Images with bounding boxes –
◆ ◆ ◆
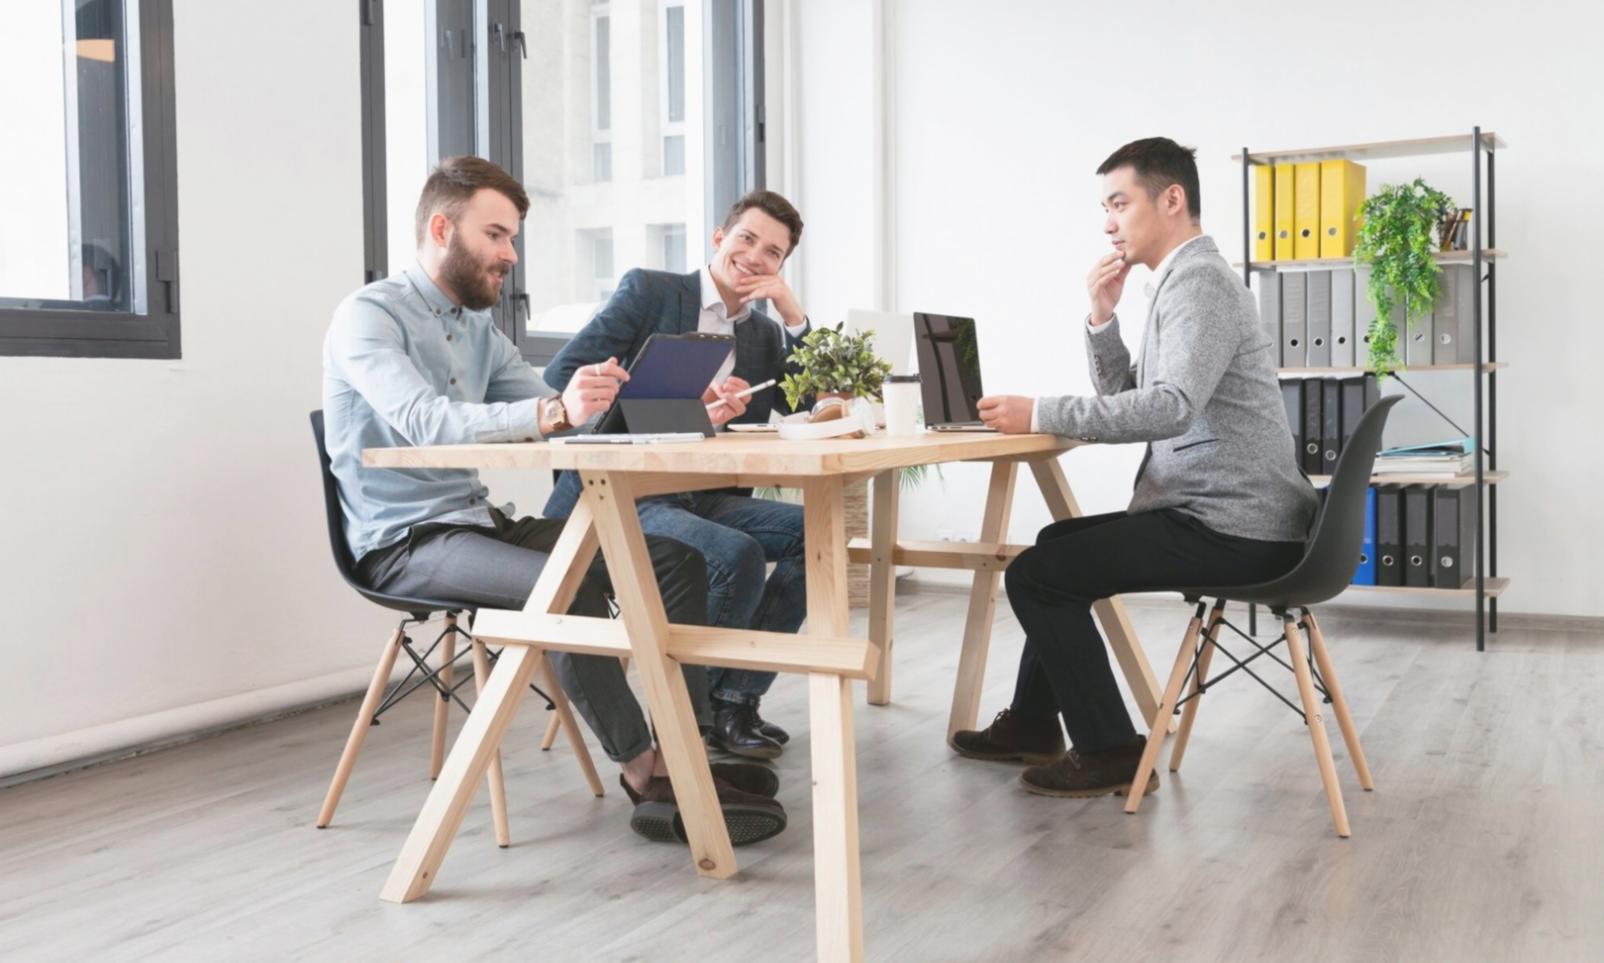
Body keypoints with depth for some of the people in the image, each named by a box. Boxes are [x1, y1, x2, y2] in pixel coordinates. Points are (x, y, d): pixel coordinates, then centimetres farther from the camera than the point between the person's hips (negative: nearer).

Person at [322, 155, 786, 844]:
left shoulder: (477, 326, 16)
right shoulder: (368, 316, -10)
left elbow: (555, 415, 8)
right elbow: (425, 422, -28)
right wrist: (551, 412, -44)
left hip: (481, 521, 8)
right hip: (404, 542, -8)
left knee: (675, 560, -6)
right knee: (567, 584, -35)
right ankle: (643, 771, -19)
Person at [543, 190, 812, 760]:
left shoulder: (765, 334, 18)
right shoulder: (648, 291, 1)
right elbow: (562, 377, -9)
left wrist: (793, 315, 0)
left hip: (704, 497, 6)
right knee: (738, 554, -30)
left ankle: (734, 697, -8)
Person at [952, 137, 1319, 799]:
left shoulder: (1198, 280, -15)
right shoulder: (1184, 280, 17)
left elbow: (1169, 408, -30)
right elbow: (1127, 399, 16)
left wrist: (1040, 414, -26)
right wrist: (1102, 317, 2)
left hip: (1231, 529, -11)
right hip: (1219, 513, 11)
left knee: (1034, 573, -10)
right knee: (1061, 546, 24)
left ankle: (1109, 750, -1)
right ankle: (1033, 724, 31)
◆ ◆ ◆
ASSIGNMENT – Give back every line of the material above word for word, leaving out the pictures.

PROBLEM SOLUTION –
Body keypoints with depth for some of the people in the image, each named by a box. Boxes are [x1, y1, x2, y2] in pixel coordinates. Points are (x, y, d): pixel coordinates, then centimetres farther from the camera than the point between the person's hips (negative: nearer).

Person at [322, 155, 786, 844]:
left shoulder: (477, 326, 16)
right shoulder: (368, 316, -10)
left elbow: (555, 415, 8)
right elbow: (425, 422, -28)
right wrist: (551, 412, -44)
left hip: (481, 521, 8)
right hip: (404, 542, -8)
left knee: (675, 560, -6)
right knee: (567, 584, -35)
right ankle: (643, 771, -19)
Person at [543, 190, 812, 760]:
left shoulder: (765, 334, 18)
right shoulder: (648, 291, 1)
right elbow: (562, 377, -9)
left wrist: (793, 315, 0)
left hip: (704, 497, 6)
right knee: (738, 554, -30)
left ankle: (734, 697, -8)
Person at [952, 137, 1319, 799]:
left shoulder: (1198, 280, -15)
right shoulder: (1184, 280, 17)
left elbow: (1169, 408, -30)
right elbow: (1127, 399, 16)
left wrist: (1040, 414, -26)
right wrist: (1102, 317, 2)
left hip: (1231, 529, -11)
right hip: (1219, 513, 11)
left knee: (1034, 573, -10)
right knee: (1061, 546, 24)
left ankle: (1109, 750, -1)
right ankle: (1033, 724, 31)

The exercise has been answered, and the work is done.